- _Texto proporcionado_:
- - - - - - -
Economía

¿Por qué los servicios de coches compartidos son ilegales en España?

El Ministerio de Fomento advierte de que puede sancionar a usuarios y conductores con multas de hasta 600 y 18.000 euros

l. m. o. - Actualizado: Guardado en: Economía

El Ministerio de Fomento se pronunció ayer sobre la polémica en torno a las aplicaciones que han revolucionado el transporte público y han generado las críticas de las compañías de autobuses y colectivos como los taxistas, que han anunciado una huelga para el próximo día 11 de junio. El Ejecutivo avanzó que podrá multar con hasta 600 euros a los usuarios de coches compartidos que operen sin licencia y que sancionará con hasta 6.000 euros (y 18.000 euros en el caso de infracciones reiteradas) a «las personas o empresas que materialmente realicen esos servicios con sus vehículos careciendo de la preceptiva autorización».

Aunque la Unión Europea mantiene una actidud tolerante con este tipo de servicios, que parecen contar con el apoyo del Ejecutivo comunitario, diversos países del Viejo Continente se han pronunciado en contra, como Reino Unido o Bélgica. ¿Qué motivos esgrime la Administración española para imponer estas sanciones?

Contrario al marco legal

Fomento hace hincapié en que la Ley de Ordenación de los Transportes Terrestres (LOTT) determina que tanto las personas como las empresas que realizan «transportes de viajeros por cuenta ajena en vehículos de turismo mediante retribución económica» deben encontrarse «previamente autorizados por la Administración».

Para velar por su cumplimiento, Fomento indica que actuará en coordinación con las Comunidades Autónomas y«cuando tenga conocimiento de la prestación de servicios que pudieran no adecuarse al marco regulatorio vigente» pondrá en marcha «las actuaciones de inspección y control precisas». También solicitará la colaboración de otros departamentos como Empleo y la Agencia Tributaria para detectar «posibles incumplimientos que afecten a sus respectivas competencias».
- - - - - - -
- _Datos_:

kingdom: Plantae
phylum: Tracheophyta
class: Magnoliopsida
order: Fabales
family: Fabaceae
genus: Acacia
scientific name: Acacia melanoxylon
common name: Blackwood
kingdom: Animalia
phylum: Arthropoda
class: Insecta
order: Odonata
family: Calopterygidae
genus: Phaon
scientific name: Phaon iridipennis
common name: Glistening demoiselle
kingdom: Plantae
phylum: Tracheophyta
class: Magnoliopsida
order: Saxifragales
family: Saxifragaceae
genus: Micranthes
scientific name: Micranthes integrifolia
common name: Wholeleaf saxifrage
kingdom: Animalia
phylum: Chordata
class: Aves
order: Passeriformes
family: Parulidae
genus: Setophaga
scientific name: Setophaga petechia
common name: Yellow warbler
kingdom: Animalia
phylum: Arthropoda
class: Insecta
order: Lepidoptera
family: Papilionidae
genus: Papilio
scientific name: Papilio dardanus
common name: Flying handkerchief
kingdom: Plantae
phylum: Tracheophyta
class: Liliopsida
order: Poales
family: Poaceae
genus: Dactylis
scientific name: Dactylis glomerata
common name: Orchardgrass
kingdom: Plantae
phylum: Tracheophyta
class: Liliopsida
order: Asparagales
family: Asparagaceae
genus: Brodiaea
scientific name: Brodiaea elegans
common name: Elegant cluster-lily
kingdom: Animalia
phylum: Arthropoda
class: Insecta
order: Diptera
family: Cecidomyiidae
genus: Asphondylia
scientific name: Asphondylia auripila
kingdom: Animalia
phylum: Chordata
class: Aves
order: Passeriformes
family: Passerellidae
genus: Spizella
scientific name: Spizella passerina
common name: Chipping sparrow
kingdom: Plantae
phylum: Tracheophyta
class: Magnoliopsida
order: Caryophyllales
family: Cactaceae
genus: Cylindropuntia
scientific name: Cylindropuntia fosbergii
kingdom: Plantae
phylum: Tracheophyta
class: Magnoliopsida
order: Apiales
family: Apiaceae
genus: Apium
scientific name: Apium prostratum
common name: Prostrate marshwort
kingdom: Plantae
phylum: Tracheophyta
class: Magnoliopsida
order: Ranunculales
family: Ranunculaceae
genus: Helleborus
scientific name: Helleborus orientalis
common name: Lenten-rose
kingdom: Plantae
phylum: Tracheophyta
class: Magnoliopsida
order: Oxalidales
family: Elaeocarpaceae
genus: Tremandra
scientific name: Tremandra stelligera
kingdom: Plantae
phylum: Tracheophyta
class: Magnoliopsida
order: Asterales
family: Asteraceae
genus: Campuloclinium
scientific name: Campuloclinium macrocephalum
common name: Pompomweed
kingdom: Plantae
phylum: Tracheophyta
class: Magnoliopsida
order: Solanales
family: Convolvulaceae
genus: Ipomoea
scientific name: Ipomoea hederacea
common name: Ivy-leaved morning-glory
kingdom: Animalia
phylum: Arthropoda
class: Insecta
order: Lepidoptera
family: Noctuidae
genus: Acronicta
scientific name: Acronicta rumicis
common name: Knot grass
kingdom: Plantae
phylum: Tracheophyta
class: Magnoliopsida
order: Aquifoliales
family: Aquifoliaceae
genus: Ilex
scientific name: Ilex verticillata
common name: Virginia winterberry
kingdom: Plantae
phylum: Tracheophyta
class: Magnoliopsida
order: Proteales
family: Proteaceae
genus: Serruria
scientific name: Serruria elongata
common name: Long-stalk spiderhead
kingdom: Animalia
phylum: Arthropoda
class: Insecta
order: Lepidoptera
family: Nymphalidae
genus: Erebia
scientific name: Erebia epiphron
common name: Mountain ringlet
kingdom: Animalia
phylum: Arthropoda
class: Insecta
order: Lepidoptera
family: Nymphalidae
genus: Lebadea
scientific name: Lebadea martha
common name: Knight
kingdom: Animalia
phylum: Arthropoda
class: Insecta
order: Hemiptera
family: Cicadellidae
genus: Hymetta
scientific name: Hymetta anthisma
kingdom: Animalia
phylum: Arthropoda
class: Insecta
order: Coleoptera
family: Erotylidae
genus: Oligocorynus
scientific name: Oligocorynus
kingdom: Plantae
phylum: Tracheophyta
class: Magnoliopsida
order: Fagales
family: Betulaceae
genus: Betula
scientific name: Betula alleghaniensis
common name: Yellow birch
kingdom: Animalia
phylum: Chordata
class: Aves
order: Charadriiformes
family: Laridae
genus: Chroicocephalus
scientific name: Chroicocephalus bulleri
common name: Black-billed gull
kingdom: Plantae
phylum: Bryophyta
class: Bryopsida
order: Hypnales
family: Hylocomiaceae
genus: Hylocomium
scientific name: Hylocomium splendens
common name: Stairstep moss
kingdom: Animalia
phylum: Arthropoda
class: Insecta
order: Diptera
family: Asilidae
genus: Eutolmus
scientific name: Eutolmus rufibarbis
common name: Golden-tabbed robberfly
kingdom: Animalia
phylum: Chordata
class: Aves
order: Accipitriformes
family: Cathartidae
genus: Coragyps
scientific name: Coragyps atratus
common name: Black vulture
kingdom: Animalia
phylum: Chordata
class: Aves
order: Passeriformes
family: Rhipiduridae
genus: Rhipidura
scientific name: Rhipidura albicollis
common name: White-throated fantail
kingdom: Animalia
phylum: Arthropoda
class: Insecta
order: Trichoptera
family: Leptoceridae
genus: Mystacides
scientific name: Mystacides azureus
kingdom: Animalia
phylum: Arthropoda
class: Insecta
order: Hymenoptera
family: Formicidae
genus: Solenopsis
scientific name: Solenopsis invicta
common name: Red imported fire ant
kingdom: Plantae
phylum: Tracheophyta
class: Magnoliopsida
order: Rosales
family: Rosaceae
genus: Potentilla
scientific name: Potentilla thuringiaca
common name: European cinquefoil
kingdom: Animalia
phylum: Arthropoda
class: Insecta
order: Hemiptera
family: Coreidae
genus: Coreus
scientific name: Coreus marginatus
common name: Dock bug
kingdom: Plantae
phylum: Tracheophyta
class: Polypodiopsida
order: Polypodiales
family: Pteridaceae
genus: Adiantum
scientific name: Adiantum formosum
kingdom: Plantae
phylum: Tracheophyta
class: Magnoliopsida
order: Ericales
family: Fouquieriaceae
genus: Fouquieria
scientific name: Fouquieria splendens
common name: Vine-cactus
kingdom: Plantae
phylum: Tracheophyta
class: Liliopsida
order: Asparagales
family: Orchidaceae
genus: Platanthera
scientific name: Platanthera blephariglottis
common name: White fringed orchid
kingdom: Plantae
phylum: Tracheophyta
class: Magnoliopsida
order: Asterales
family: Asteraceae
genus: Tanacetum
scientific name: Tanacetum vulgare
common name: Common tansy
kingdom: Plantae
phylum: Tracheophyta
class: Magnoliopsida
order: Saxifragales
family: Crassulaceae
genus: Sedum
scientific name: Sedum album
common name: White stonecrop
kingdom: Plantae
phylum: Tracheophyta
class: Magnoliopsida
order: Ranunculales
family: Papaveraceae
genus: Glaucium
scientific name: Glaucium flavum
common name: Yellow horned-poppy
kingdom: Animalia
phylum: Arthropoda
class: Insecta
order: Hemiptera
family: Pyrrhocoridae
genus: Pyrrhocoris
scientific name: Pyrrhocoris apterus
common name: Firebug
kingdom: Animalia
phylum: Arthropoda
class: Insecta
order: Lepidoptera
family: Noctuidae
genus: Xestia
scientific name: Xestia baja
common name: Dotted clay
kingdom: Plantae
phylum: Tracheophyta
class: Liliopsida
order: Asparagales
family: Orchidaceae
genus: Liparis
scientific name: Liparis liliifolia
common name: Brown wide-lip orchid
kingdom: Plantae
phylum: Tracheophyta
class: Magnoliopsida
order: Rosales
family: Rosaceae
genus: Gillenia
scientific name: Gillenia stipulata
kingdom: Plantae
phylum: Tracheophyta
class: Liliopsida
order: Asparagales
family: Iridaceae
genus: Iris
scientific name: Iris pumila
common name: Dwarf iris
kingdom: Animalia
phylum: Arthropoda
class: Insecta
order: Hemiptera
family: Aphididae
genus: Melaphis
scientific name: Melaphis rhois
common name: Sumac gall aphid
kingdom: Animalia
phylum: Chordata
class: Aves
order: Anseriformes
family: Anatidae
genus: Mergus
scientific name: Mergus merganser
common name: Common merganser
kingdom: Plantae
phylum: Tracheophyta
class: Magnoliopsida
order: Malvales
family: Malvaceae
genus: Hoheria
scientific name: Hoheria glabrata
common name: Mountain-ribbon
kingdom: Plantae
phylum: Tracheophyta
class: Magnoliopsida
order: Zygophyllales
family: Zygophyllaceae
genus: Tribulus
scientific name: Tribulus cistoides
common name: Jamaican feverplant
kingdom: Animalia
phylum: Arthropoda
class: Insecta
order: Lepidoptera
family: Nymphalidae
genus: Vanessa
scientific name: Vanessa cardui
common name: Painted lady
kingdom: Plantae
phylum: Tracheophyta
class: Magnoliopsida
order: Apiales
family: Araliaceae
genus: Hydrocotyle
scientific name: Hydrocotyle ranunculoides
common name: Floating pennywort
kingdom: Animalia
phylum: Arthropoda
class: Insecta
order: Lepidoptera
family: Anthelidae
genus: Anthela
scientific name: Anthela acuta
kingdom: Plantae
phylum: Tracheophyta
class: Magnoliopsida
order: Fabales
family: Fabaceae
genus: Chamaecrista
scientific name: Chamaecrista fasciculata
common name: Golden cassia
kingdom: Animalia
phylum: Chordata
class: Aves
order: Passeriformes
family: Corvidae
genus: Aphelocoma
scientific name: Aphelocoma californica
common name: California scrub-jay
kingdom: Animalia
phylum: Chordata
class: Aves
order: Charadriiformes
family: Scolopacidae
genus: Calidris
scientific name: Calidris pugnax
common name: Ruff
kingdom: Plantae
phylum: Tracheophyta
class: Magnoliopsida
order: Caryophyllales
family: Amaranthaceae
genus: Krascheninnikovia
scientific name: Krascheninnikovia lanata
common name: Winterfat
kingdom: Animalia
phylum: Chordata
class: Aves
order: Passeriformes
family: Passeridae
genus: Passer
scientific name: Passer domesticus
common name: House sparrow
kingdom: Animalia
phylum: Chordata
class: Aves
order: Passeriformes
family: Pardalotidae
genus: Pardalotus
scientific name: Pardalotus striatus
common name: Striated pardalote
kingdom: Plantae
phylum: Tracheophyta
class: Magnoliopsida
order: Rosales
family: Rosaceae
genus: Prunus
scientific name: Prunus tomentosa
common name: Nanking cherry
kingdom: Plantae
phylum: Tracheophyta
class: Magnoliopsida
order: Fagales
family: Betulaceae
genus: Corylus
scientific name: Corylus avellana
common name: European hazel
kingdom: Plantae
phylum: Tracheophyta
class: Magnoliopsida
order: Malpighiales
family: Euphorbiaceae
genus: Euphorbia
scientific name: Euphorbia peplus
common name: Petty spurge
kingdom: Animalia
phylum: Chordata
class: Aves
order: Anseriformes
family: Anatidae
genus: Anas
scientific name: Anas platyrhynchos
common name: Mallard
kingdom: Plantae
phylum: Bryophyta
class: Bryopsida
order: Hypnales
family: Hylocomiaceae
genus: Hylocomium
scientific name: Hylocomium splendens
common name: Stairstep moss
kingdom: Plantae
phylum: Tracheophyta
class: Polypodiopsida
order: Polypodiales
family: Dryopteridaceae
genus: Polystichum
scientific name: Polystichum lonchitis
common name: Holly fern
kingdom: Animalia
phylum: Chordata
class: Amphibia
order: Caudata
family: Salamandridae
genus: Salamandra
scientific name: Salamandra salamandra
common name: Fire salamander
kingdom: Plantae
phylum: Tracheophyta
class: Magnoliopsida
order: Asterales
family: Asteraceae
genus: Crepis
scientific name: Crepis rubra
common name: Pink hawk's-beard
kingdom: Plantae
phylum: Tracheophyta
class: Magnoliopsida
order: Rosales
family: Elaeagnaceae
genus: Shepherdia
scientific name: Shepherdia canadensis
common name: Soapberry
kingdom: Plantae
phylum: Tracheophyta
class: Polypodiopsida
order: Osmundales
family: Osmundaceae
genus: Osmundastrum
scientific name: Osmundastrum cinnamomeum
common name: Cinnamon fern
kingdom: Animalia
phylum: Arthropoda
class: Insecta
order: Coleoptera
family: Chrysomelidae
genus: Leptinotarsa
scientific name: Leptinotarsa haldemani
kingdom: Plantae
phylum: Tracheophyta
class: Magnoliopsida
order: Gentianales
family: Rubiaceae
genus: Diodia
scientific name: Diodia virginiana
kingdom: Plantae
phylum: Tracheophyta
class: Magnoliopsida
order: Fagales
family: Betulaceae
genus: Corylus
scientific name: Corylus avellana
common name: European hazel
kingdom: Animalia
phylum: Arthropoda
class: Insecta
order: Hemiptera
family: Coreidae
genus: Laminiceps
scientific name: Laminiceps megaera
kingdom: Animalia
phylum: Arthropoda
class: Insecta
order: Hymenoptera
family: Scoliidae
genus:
- - - - - - -
- _Tareas_:
1 - Extrae del artículo sobre los coches compartidos el fragmento que empieza con las palabras que contienen "Aunque la Unión" y termina con "imponer estas sanciones?".
2 - En el artículo sobre los coches compartidos, ¿para qué día han anunciado los taxistas una huelga?
3 - Continúa el artículo sobre los coches compartidos a partir de su última frase.

- _Soluciones_:
1 -
Aunque la Unión Europea mantiene una actidud tolerante con este tipo de servicios, que parecen contar con el apoyo del Ejecutivo comunitario, diversos países del Viejo Continente se han pronunciado en contra, como Reino Unido o Bélgica. ¿Qué motivos esgrime la Administración española para imponer estas sanciones?

2 - Para el 11 de junio.

3 -
Asegurar la seguridad

El Ejecutivo subraya que la autorización que concede Fomento pretende «asegurar que el servicio recibido por los usuarios reúne unas condiciones de seguridad y calidad adecuadas». Si quien presta el servicio carece de esta acreditación, añade Fomento, la Administración no puede garantizar estos requisitos. La Federación Nacional Empresarial de Transporte de Autobús (Fenebús) solicitó el cierre de este tipo de servicios hace unos meses blandiendo, entre otros, este argumento. La patronal recordó que, al carecer de autorización, quienes prestan este servicio no están obligados a cumplir con los requisitos de seguridad que sí respetan los conductores profesionales, como el descanso obligatorio o la limitación de la velocidad.

¿Se te puede multar por compartir coche?

El comunicado de ayer del Ministerio de Fomento, que parecía más dirigido a los usuarios de la plataforma Uber que a los de BlaBlaCar, no detalló nada en este punto. Pero dicha regulación establece que compartir coche es, lógicamente, legal. El problema es cuando esta actividad privada constituye una actividad de transporte público, profesionalizada. Es solo en estos casos en los que constituye una infracción.

Seguro en caso de accidente

En el caso de los pasajeros, explica la federación, «no está claro si las compañías de seguros responderían ante un supuesto siniestro» porque los ocupantes no tienen relación con el conductor, ni tampoco «quién se haría cargo de incidentes derivados de un mal comportamiento por parte del conductor en el caso de sustracciones o ataques contra la integridad de las personas».